Arborant des coiffes traditionnelles à plumes, le "chef de guerre" Mudeya Kepanga et le "chef de paix" Polobi Palia viennent de faire le tour du monde. Originaires de Papouasie-Nouvelle-Guinée, ils ont exploré les cinq continents et apporté leur regard particulier sur les cultures et le patrimoine de l’humanité. Ils sont passés par Paris et ont livré leurs impressions sur les Français : de quoi méditer sur l'image que nous donnons de nous-même !

 

Mudeya et Polobi attendant le métro à ParisMudeya et Polobi attendant le métro à Paris

© Marc Dozier/DR

 

A propos de nos ancêtres : "Regardez tout ce qu'ils vous ont légué ! C'est incroyable, ces ponts, ces routes, ces églises, ces maisons de pierre vieilles de presque mille ans ! Vos ancêtres ont été formidables, il vous faudra toujours les honorer."

A propos de nos hommes politiques : "Vos chefs sont comme les nôtres : ils parlent beaucoup trop, l’eau sort de leur bouche comme une fontaine."

A propos des SDF : "Vous avez de superbes maisons, mais vous avez oublié la compassion et le partage. Les Papous partagent tout ce qu’ils ont, personne ne reste seul ou ne meurt de faim. Ici, dans ce pays où il y a de si belles maisons, j’ai vu des gens qui avaient froid et faim."

A propos des immigrés : "Ça m'inquiète, vous savez, les gens qui viennent s'établir sur votre terre, je crois que vous ne les accueillez pas bien... Ça leur fait honte, et quand on a honte, on a de la colère... Un jour, je ne serais pas étonné qu'ils se réunissent et qu'ils cassent tout."

A propos des Françaises : "Elles n’ont pas de barbe ni de pénis, mais elles se comportent en hommes, et cela m’inquiète pour notre avenir. Comme les Blancs nous influencent toujours, j’ai peur qu’un jour nos femmes, trop instruites, veuillent aussi devenir nos chefs. Alors ce serait la fin, car elles ne voudraient plus jamais épouser des cultivateurs et des primitifs comme nous."

A propos de l'Assemblée Nationale qu'ils ont visitée : "Votre assemblée est une maison d’or, elle est faite d’or du sol au plafond", ont-ils remarqué en la comparant à la leur, faite de bois, en Papouasie-Nouvelle-Guinée. "On se demandait toujours pourquoi l’homme blanc venait chercher l’or chez nous, maintenant on le sait."

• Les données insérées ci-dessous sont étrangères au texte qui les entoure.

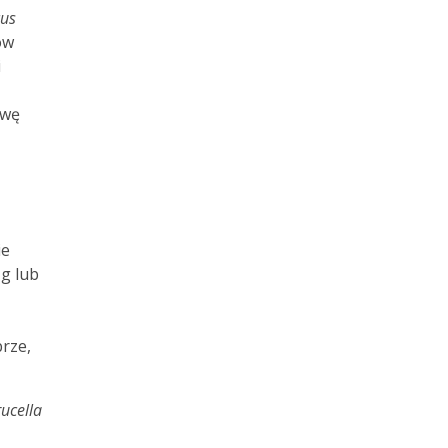
cus
ów
i
awę
ie
zg lub
rze,
ucella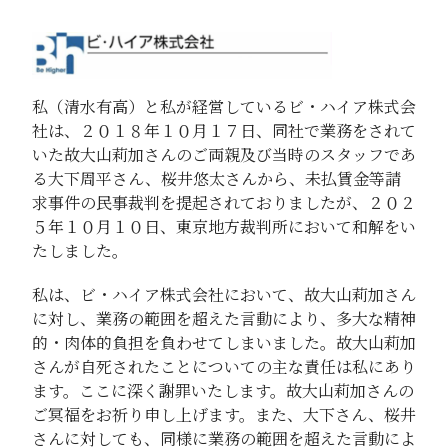
私（清水有高）と私が経営しているビ・ハイア株式会
社は、２０１８年１０月１７日、同社で業務をされて
いた故大山莉加さんのご両親及び当時のスタッフであ
る大下周平さん、桜井悠太さんから、未払賃金等請
求事件の民事裁判を提起されておりましたが、２０２
５年１０月１０日、東京地方裁判所において和解をい
たしました。
私は、ビ・ハイア株式会社において、故大山莉加さん
に対し、業務の範囲を超えた言動により、多大な精神
的・肉体的負担を負わせてしまいました。故大山莉加
さんが自死されたことについての主な責任は私にあり
ます。ここに深く謝罪いたします。故大山莉加さんの
ご冥福をお祈り申し上げます。また、大下さん、桜井
さんに対しても、同様に業務の範囲を超えた言動によ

Au terme de leur voyage, les deux visiteurs ont adressé ce message à "l’homme blanc" : "Notre pays est un pays sous-développé et surexploité. On nous vole nos exploitations minières et forestières, on massacre les Papous. Il faut nous aider à stopper ces massacres et préserver nos territoires."

Pour conclure, voici quel serait l'avenir idéal : "La voie à suivre, c’est un équilibre entre civilisation blanche et civilisation dite "primitive", entre le symbole des habits de l’homme blanc que nous portons aujourd’hui et la coiffe, symbole de la culture papoue. Nous aussi, on veut le développement, mais il ne faut pas qu’il déborde notre pays, qu’il abîme notre culture."

 

D'après un article du 15 Mars 2007 paru dans Le Monde et le site Internet Planet positive. Un livre est en préparation et Canal + diffusera 4 documentaires en septembre 2007 sur le thème de "l'exploration inversée".